The Divisional Court rejected an application from Harold Gerstel and his mortgage brokerage, Harold the Mortgage Closer Inc., which sought to challenge FSRA’s policy of automatically publishing the details of enforcement cases online.

They also challenged the regulator’s refusal to publish the firm’s request for a hearing before the Financial Services Tribunal (FST) in response to a proposed enforcement case against it — a decision that the firm argued was unreasonable.

According to the court, Gerstel and the firm argue that the regulator’s decisions are “unreasonable, illogical, unjustified, and unfair” and that they “possess an air of arbitrariness.”

“There is no reason why the public should not have access to the applicants’ request for a hearing, following the [publication of the regulator’s allegations],” their application noted.

However, the court sided with the regulator, ruling that FSRA’s policy was reasonable, and not suitable for a judicial review, as it does not affect “the legal rights or obligations of the applicants.”

“The issuance of the transparency guidance is reasonable — as was the process by which it was developed — and it serves the public interest,” the court concluded.

In its decision, the court noted that FSRA’s policy of publishing its enforcement allegations “is consistent with the practice of many other regulators who publish their enforcement actions before an adjudication of the merits before a disciplinary tribunal.”

The court also said a request for hearing could contain “inaccurate information or otherwise objectionable material.”

“The applicants have not shown that the decisions to issue the transparency guidance, to publish the [allegations], and not publish the [firm’s request for hearing], impact upon the fairness of their hearing before the FST,” the court said. “Decisions to adopt general policies are not subject to a duty of fairness.”

In this case, the tribunal still has to hold its hearing, and if the firm objects to any of its rulings, it will have a right to seek a judicial review of those findings, the court noted.

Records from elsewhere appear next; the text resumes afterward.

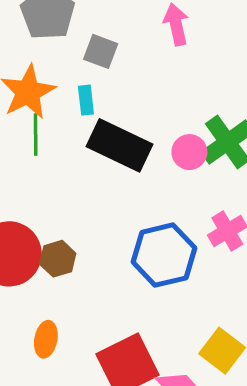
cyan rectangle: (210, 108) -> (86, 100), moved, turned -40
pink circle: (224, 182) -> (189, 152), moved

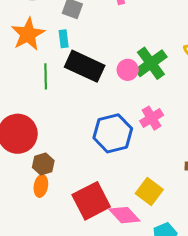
green line: (36, 135) -> (46, 76), moved
brown hexagon: (58, 259) -> (43, 164), moved

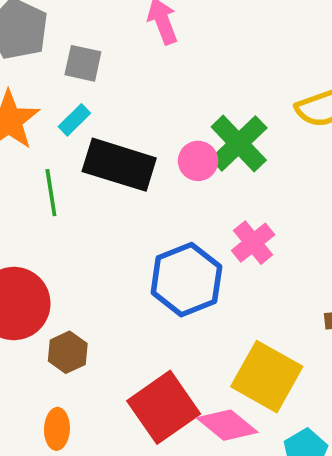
cyan rectangle: (64, 39) -> (74, 120), turned 60
orange ellipse: (41, 186) -> (57, 429), moved
yellow square: (149, 192) -> (267, 377), size x1.4

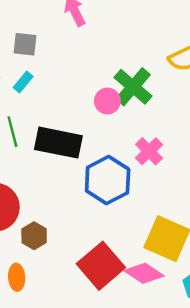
black rectangle: (119, 165) -> (58, 143), moved
orange ellipse: (57, 429) -> (17, 277), moved

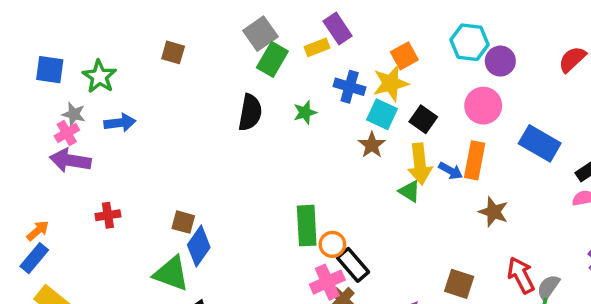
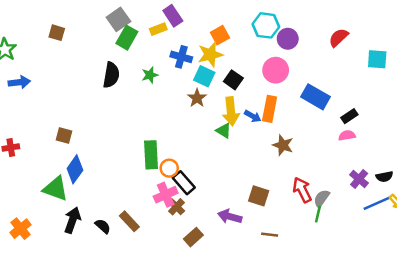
brown square: (183, 222) -> (64, 135), moved

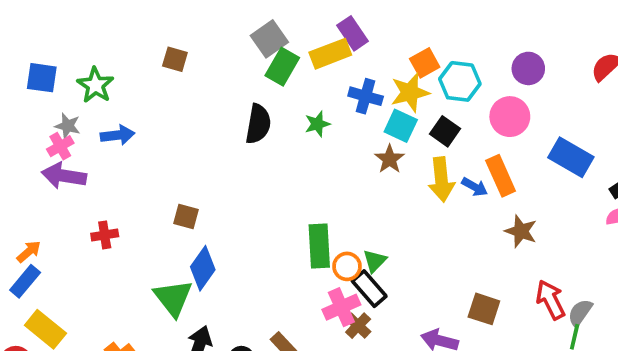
cyan hexagon: (266, 25) -> (460, 81), moved
yellow rectangle: (158, 29) -> (330, 54), size x1.5
orange rectangle: (270, 109) -> (501, 176), turned -35
green triangle: (224, 131) -> (375, 261), moved, turned 42
green triangle: (56, 189) -> (173, 298), turned 32

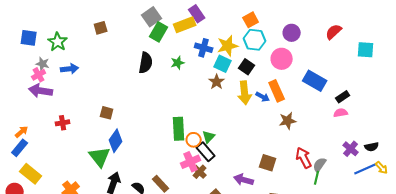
brown square: (175, 59) -> (101, 28), turned -32
orange square: (425, 63) -> (251, 20), moved
brown star: (521, 231) -> (288, 121), turned -30

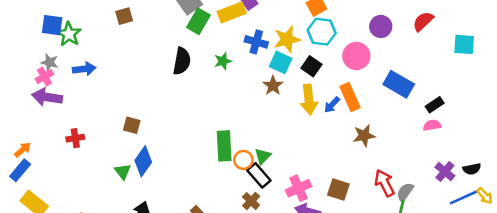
purple circle: (292, 33) -> (381, 26), moved
blue square: (29, 38) -> (52, 25), moved
blue arrow: (263, 97) -> (332, 105), turned 104
green triangle: (100, 157) -> (123, 171), moved, size x0.6
pink cross: (191, 162) -> (299, 188), moved

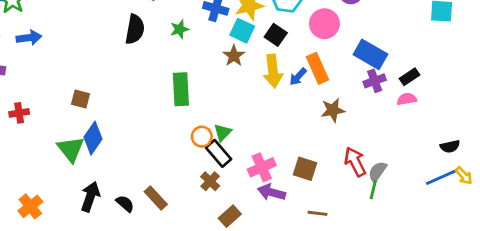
green rectangle: (224, 146) -> (181, 89), moved
green triangle: (123, 171) -> (71, 149), size x1.5
purple cross: (445, 171) -> (375, 81), moved, turned 30

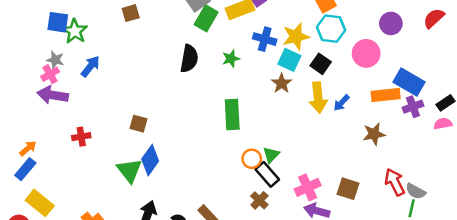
blue arrow: (29, 38) -> (90, 66), turned -45
orange rectangle: (317, 68) -> (386, 95), moved, turned -72
gray semicircle: (377, 171) -> (416, 191), turned -96

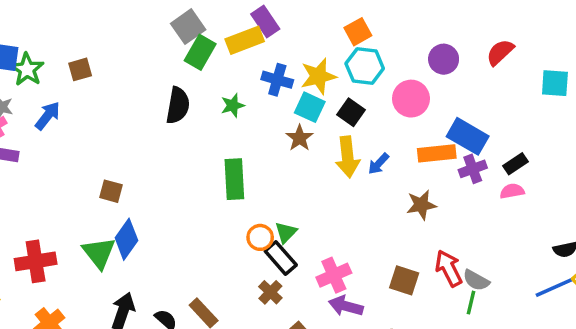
brown square: (131, 13) -> (80, 69), moved
red cross: (81, 137) -> (36, 261), moved, size x1.6
brown square: (348, 189) -> (404, 280), moved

“While the subjects of regulatory action often disagree with the allegations put forward by the regulator, there is a comprehensive statutory remedy, namely a de novo hearing before the FST,” the court said.

“If FSRA’s conduct imperils a procedurally fair hearing, the FST can make an order as required to control its process and rectify the situation. If the applicants wish to challenge the FST’s decision-making, they should do so directly by applying for judicial review of the FST’s decision,” it said.